Un modello prodotto per più di trent’anni in 28 nazioni, commercializzato in oltre 100 e venduto in più di otto milioni di esemplari, è un’auto che ha cambiato la storia? Certamente in Francia, però in tutto il mondo quella forma particolare è ancora oggi nota e riconoscibile. E’ la Renault 4.
Siamo alla metà degli anni ’50, l’acerrima rivale Citroën sta spazzando il mercato francese con la 2CV, popolarissima in gran parte del mondo. La Renault ha in quella fascia solo la 4CV, un modello ormai superato. Serve qualcosa di nuovo. La ricetta per il successo è ormai nota, lo hanno dimostrato la Volkswagen col Maggiolino, la stessa Citroën e anche la Fiat con la sua 600. Prezzo basso, robustezza, praticità, design originale, bassi consumi e costi di manutenzione. Ma in più il presidente della Régie Nationale des Usines Renault, Pierre Dreyfus, vuole ampio spazio e caratteristiche più adatte ad una società che sta affollando le periferie delle città, territori non del tutto urbani e non più rurali.

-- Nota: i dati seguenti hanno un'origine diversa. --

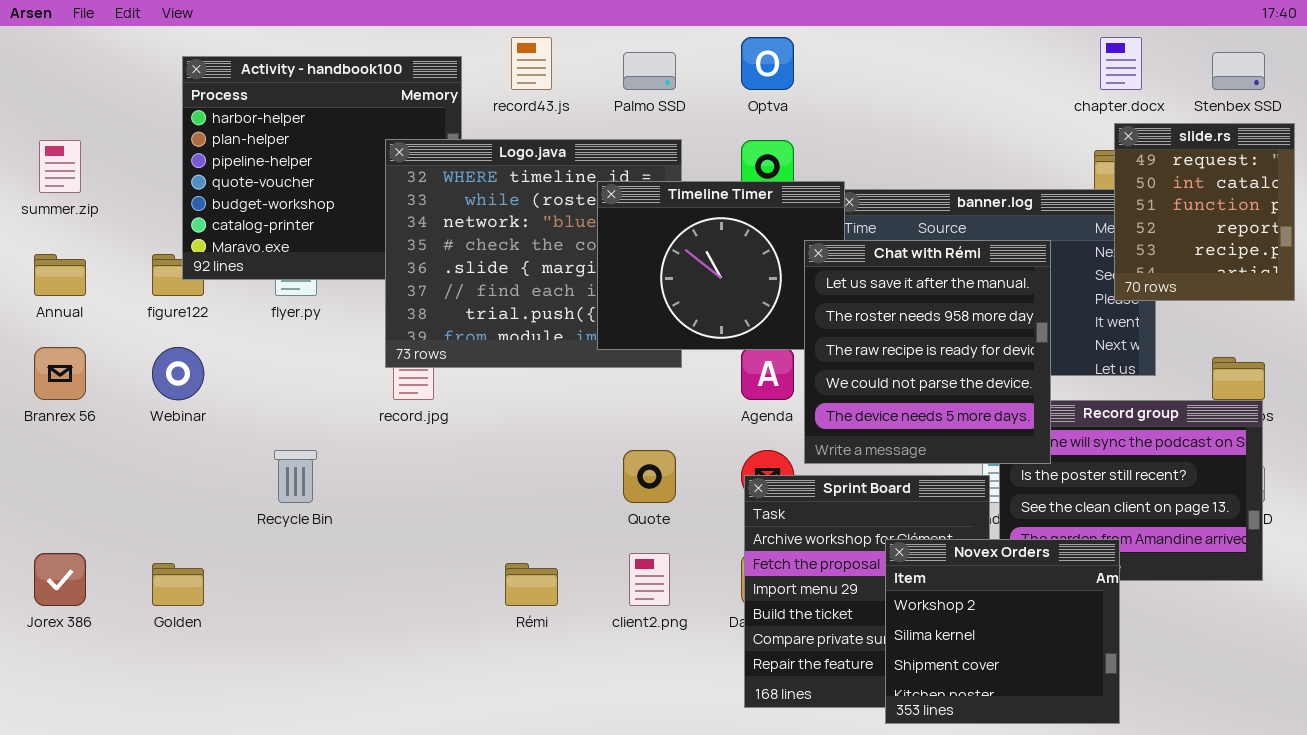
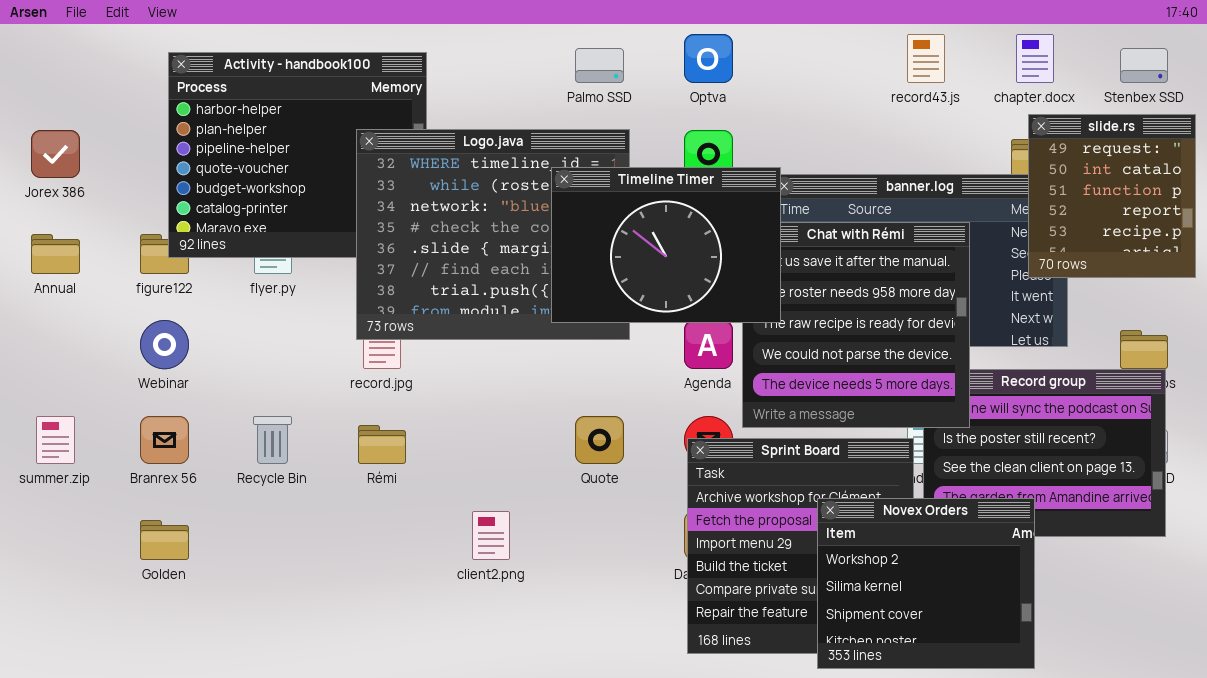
record43.js: [511,37,552,90] -> [907,34,945,83], moved
summer.zip: [39,140,81,193] -> [36,416,75,464], moved
Timeline Timer: [597,181,845,350] -> [551,167,781,323], raised
Branrex 56: [34,347,86,400] -> [140,416,189,464], moved
Jorex 386: [34,553,86,606] -> [31,130,80,178], moved
client2.png: [629,553,670,606] -> [472,511,510,560], moved
Rémi: [505,563,558,606] -> [358,425,406,464], moved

Serve quindi un’auto molto versatile, da usare in ogni tipo di situazione, lavoro, vacanze, città e campagna. Dreyfus voleva “un’auto blue jeans“, qualcosa che ribalti le convenzioni e si adatti al suo proprietario.
Queste erano le sue direttive nel 1956, quando il progetto in codice 112 fu avviato. Ci vollero 5 anni, sotto la direzione del progettista Fernand Picard; la meccanica venne affidata a Guy Grosset Grange e la carrozzeria a Robert Barthaud. La nuova Renault 4 venne presentata nel 1961.
L’ispirazione nella forma alla Citroën 2CV era evidente. Ma si trattava di un’evoluzione, non di una copia. La R4 puntava su una maggiore razionalità, sfruttando meglio gli spazi e facilitando molto il carico, ad esempio con un portellone più ampio ed un piano di carico piatto e relativamente molto basso. Inoltre, grazie alla panchetta posteriore rimovibile, il volume di carico arrivava a 1.450 litri. Una capienza da record per una vetturetta lunga solo 3.60 metri; uno spazio che farebbe invidia anche a molte voluminose station wagon di oggi.
Contemporaneamente l’altezza da terra era elevata, 20 centimetri erano tanti. Unitamente alla meccanica a trazione anteriore e alle sospensioni indipendenti ammortizzate non da molle ma da una barra di torsione, ciò rendeva la R4 perfetta per l’uso sui fondi sconnessi. Era una sorta di Suv ante litteram. Inoltre il particolare sistema usato per il raffreddamento ad acqua consentiva l’avviamento del motore anche alla temperatura di -40 gradi centigradi.
Lo spazio era abbondante per quattro persone, il resto era molto spartano, perché i costi andavano contenuti. Il motore da 750 cc forniva 24 cavalli (quasi subito portati a 27), quanto bastava per le esigenze primarie.
Dopo qualche mese di affanno, le vendite cominciarono ad arrivare e furono instancabili. Ben presto la produzione si espanse in diverse altre nazioni. Per un certo periodo in Italia, in virtù di un accordo di scambio commerciale tra Renault e Alfa Romeo, la R4 fu prodotta anche a Pomigliano d’Arco e veniva commercializzata come Renault 4 Alfa Romeo. In complesso la R4 venne assemblata in 27 Paesi diversi, in Europa, Africa, Sudamerica e Australia.
Nessun modello riesce a stare sul mercato per 31 anni se non possiede la capacità di entrare nel profondo del tessuto popolare. La R4 ci riuscì perché le sue caratteristiche le permettevano di essere molto versatile: un mezzo da lavoro con la versione Fougonnette, un veicolo per trasportare la famiglia, un’auto per il tempo libero per i giovani, un mezzo economico e relativamente comodo per le esigenze di chi non aveva troppo denaro a disposizione.
Questa piccola vettura si prese anche qualche soddisfazione nelle corse, piazzandosi al terzo posto assoluto nella Parigi-Dakar del 1980.
La R4 ebbe un tale successo commerciale che consentì alla Renault di diventare nel 1977 il primo costruttore europeo. Al termine della carriera, nel 1992, in virtù degli 8.135.424 esemplari prodotti, occupò per qualche tempo la terza posizione nelle vendite mondiali di tutti i tempi, dietro ai mostri sacri Volkswagen Maggiolino e Ford Modello T.